Over a 10-year period after a retirement savings plan is introduced, the analysis found, 15 states would save more than $100 million each. (Photo: iStock)

As states are increasingly looking at ways to reduce their Medicaid spending, a study says that a state-sponsored retirement plan could lead the way toward that goal.

The study from Segal Consulting, titled “State Retirement Savings Initiatives Do More than Enhance Retirement Security for Private Sector Workers,” found that whether states give individuals access to a retirement plan “marketplace” or create a path toward retirement savings some other way, there is “a positive correlation between increased retirement savings sufficient to remove a percentage of currently vulnerable households off the poverty rolls by the time they retire, and a reduction in Medicaid spending.”

In its analysis, Segal used data from Medicaid, savings rates and data by income level from the current census to estimate the impact of increased savings on Medicaid participation rates at retirement for the 50 states and District of Columbia.

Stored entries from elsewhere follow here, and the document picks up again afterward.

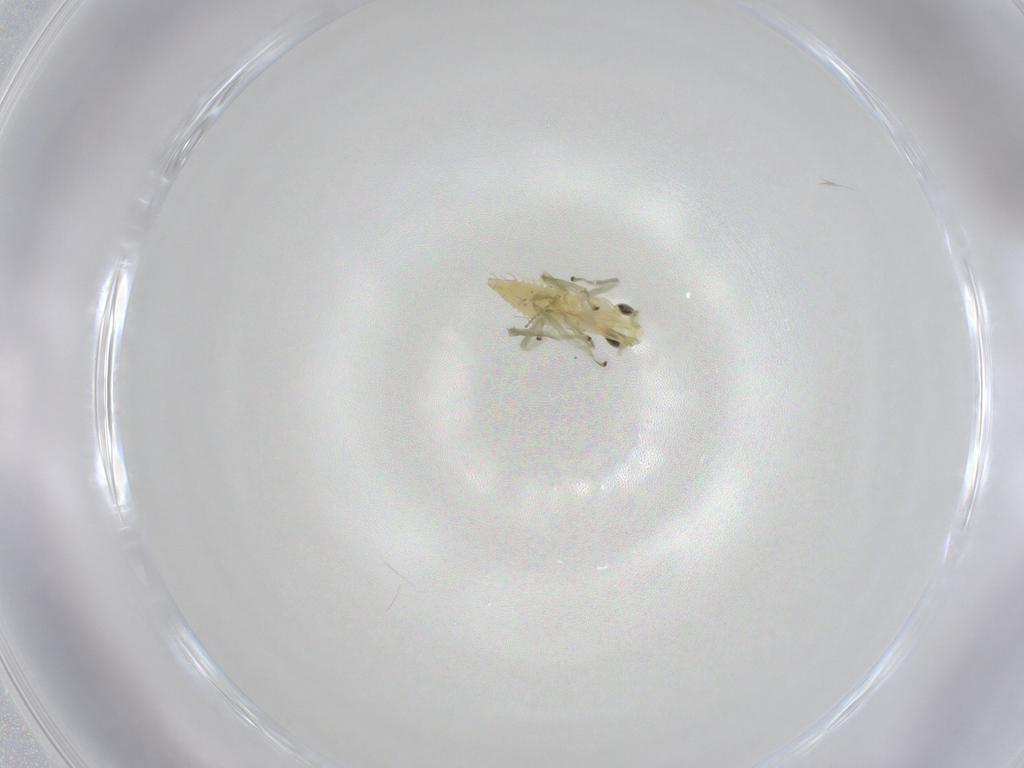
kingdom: Animalia
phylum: Arthropoda
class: Insecta
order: Hemiptera
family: Cicadellidae
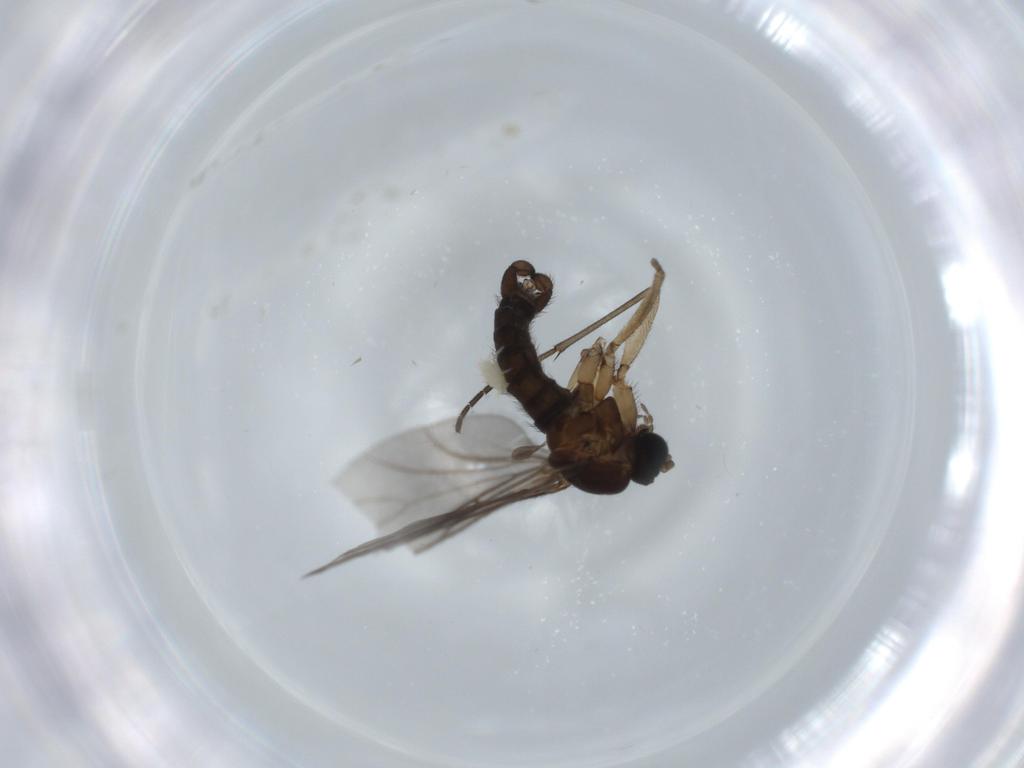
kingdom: Animalia
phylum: Arthropoda
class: Insecta
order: Diptera
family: Sciaridae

Over a 10-year period after a retirement savings plan is introduced, the analysis found, 15 states would save more than $100 million each, with total projected savings if available in all states approaching $5 billion in the first 10 years.

Because it takes time to fully implement a successful retirement plan, the effect is gradual; however, the impact on the percentage of households that retire poor enough to be eligible for Medicaid is effective.

The analysis assumed that such a retirement program would begin with a 1 percent reduction in Medicaid spending for workers aged 64, thus retiring the following year, and “grading up” to 5 percent for workers aged 60 and retiring in 5 years. Over time, as workers’ account balances grow, the potential for savings on state Medicaid spending increases exponentially.

Considerations in launching a retirement savings program that could affect Medicaid savings are whether participation in such a plan would be mandatory; whether employees can opt out; whether the annual contribution rate will increase over time; and how, and how often, individuals will be informed about the benefits of participation.

In California alone, the study said, the potential number of eligible workers is estimated at 6.8 million.